Saved data entries

## start

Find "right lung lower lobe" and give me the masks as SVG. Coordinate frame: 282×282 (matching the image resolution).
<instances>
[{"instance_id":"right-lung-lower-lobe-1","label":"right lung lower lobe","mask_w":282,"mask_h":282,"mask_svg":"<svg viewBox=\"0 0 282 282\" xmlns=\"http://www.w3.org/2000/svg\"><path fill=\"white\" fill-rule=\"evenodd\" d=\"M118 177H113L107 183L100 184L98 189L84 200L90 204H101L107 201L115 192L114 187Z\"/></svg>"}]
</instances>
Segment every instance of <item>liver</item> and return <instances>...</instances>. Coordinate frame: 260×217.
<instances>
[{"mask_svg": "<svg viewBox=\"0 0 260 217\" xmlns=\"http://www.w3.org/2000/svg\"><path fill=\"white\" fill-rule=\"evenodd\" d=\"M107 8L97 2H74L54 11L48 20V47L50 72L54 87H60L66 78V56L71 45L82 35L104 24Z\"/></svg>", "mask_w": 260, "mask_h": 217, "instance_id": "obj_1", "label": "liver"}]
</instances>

## end
## start

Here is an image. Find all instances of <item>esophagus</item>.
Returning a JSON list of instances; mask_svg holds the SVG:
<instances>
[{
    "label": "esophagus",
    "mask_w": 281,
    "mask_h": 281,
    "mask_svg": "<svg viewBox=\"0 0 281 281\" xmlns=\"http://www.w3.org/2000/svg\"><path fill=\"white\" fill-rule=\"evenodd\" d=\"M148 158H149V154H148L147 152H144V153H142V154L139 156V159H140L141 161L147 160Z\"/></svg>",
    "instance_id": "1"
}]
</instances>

## end

Task to carry out: Show each line of the entries above that contains the string "frame", matching case exactly.

Response to this exercise:
Find "right lung lower lobe" and give me the masks as SVG. Coordinate frame: 282×282 (matching the image resolution).
Segment every instance of <item>liver</item> and return <instances>...</instances>. Coordinate frame: 260×217.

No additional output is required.